**EXTRAIT DU TEXTE**
============================================================
Frédéric CHOPIN (1810-1849) : Première Ballade en sol mineur op. 23

 

Critique musical clairvoyant s’il en fut, on se souvient avec quel enthousiasme Robert Schumann accueillit la publication des variations de Chopin sur « la ci darem la mano » : « Chapeau bas, Messieurs, un génie… ». Et son admiration ne fera que se confirmer et croître, notamment lorsqu’il entendit la première Ballade sous les doigts de Chopin lui-même en 1836, la qualifiant aussitôt de « géniale ».

 

Esquissée dès 1831 mais véritablement composée en 1835, elle inaugure un genre musical instrumental nouveau mais qui ne connaîtra guère de descendance, hors Chopin lui-même avec les trois Ballades qui suivront jusqu’en 1842 et Brahms ou Fauré pour des œuvres de moindre envergure. Essentiellement littéraire, la Ballade avait connu son versant musical, mais uniquement dans le domaine de la musique vocale.

 

Se déroulant comme un immense poème lyrique, voire épique par moments, donnant le sentiment d’être improvisée, cette première Ballade en sol mineur est toutefois solidement construite autour de deux thèmes, évoquant en cela la forme sonate classique mais sans en reproduire les symétries.

 

Après une introduction de quelques mesures s’achevant sur une neuvième mineure appelant intensément une résolution qui sera légèrement différée, le premier thème s’élève, semblant chercher son chemin, tant ses « suspens » réitérés paraissent hésiter sur ce qui doit advenir. Mais il parvient enfin, progressivement, à un agitato virtuose qui nous conduit rapidement au second thème, en mi bémol majeur, chanté sotto voce, dans un tempo retenu, d’une texture étonnamment transparente et d’une très intense expression poétique. C’est ce second thème qui très bientôt marquera le « climax » expressif de l’œuvre, chantant éperdument, avec toute la puissance de ses accords dans un la majeur d’une éclatante lumière. Cette expansion lyrique irrésistible s’interrompt brutalement sur une harmonie inattendue, dans l’unique fff de la partition, semblant présager quelque drame. Mais après une plongée dans le grave du clavier revient un vif et léger mi bémol majeur (le ton initial du second thème), aux allures de valse légère. Il sera suivi d’un dernier énoncé du second thème, dans une intensité chaleureuse nourrie par des harmonies complètement exprimées. Enfin, un dernier et bref retour au thème initial que couronne un Appassionato il piu forte possibile nous projette dans une Coda, presto con fuoco, libérant toute l’énergie retenue pour clore cette Ballade dans un climat intensément dramatique.
============================================================
[Extraits de données]
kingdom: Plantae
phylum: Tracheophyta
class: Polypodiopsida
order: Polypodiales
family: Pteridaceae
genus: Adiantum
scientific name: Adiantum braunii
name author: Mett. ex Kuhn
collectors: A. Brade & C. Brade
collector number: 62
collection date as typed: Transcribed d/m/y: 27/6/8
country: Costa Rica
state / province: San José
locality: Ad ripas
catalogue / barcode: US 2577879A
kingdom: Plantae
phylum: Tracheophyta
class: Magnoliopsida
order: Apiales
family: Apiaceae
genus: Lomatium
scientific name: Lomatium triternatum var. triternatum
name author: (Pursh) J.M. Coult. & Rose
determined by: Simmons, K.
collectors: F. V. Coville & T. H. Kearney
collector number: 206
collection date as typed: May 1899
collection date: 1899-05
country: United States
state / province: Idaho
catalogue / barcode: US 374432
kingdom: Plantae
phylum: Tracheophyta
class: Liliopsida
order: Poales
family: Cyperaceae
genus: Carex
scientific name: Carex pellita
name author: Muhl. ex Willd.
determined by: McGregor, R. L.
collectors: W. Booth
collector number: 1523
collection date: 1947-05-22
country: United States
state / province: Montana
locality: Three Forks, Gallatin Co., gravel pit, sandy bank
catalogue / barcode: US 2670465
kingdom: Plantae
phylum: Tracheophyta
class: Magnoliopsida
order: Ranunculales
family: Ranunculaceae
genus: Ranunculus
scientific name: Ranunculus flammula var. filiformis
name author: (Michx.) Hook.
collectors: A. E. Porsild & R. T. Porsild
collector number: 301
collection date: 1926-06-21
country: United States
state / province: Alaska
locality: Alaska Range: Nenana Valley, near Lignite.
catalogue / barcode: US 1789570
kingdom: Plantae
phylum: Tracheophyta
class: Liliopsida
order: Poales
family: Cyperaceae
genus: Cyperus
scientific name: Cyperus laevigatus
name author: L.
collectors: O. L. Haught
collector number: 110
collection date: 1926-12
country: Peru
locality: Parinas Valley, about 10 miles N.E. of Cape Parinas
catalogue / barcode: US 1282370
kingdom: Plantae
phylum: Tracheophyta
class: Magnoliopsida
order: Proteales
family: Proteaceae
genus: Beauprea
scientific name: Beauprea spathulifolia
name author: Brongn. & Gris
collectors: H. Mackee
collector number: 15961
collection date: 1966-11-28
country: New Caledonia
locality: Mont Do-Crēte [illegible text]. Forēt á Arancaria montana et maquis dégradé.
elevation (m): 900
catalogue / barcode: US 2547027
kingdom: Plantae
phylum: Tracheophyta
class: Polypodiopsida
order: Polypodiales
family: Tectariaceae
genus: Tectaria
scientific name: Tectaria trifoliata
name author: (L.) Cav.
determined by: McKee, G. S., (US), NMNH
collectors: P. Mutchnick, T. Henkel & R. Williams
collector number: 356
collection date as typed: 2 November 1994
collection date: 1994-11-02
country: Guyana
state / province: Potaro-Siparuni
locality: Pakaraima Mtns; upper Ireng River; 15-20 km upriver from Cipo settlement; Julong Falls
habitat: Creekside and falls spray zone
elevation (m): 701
============================================================
**TRAVAIL À FAIRE**
1. Répondez aux questions suivantes sur le texte consacré à la première Ballade de Chopin.
(a) En quelle année Schumann entendit-il cette Ballade jouée par Chopin lui-même ?
(b) Dans quelle tonalité le second thème est-il d'abord énoncé ?
(c) Quelle nuance n'apparaît qu'une seule fois dans la partition ?
2. Traduisez en anglais la phrase suivante du texte consacré à la première Ballade de Chopin : « Essentiellement littéraire, la Ballade avait connu son versant musical, mais uniquement dans le domaine de la musique vocale. »
3. Recopiez le passage du texte consacré à la première Ballade de Chopin, depuis « Esquissée dès 1831 » jusqu'à « reproduire les symétries. » inclus.

**RÉPONSES DANS L'ORDRE**
1.
(a) En 1836.
(b) En mi bémol majeur.
(c) Le fff.

2. Essentially literary, the ballade had had its musical counterpart, but only in the realm of vocal music.

3.
Esquissée dès 1831 mais véritablement composée en 1835, elle inaugure un genre musical instrumental nouveau mais qui ne connaîtra guère de descendance, hors Chopin lui-même avec les trois Ballades qui suivront jusqu’en 1842 et Brahms ou Fauré pour des œuvres de moindre envergure. Essentiellement littéraire, la Ballade avait connu son versant musical, mais uniquement dans le domaine de la musique vocale.

 

Se déroulant comme un immense poème lyrique, voire épique par moments, donnant le sentiment d’être improvisée, cette première Ballade en sol mineur est toutefois solidement construite autour de deux thèmes, évoquant en cela la forme sonate classique mais sans en reproduire les symétries.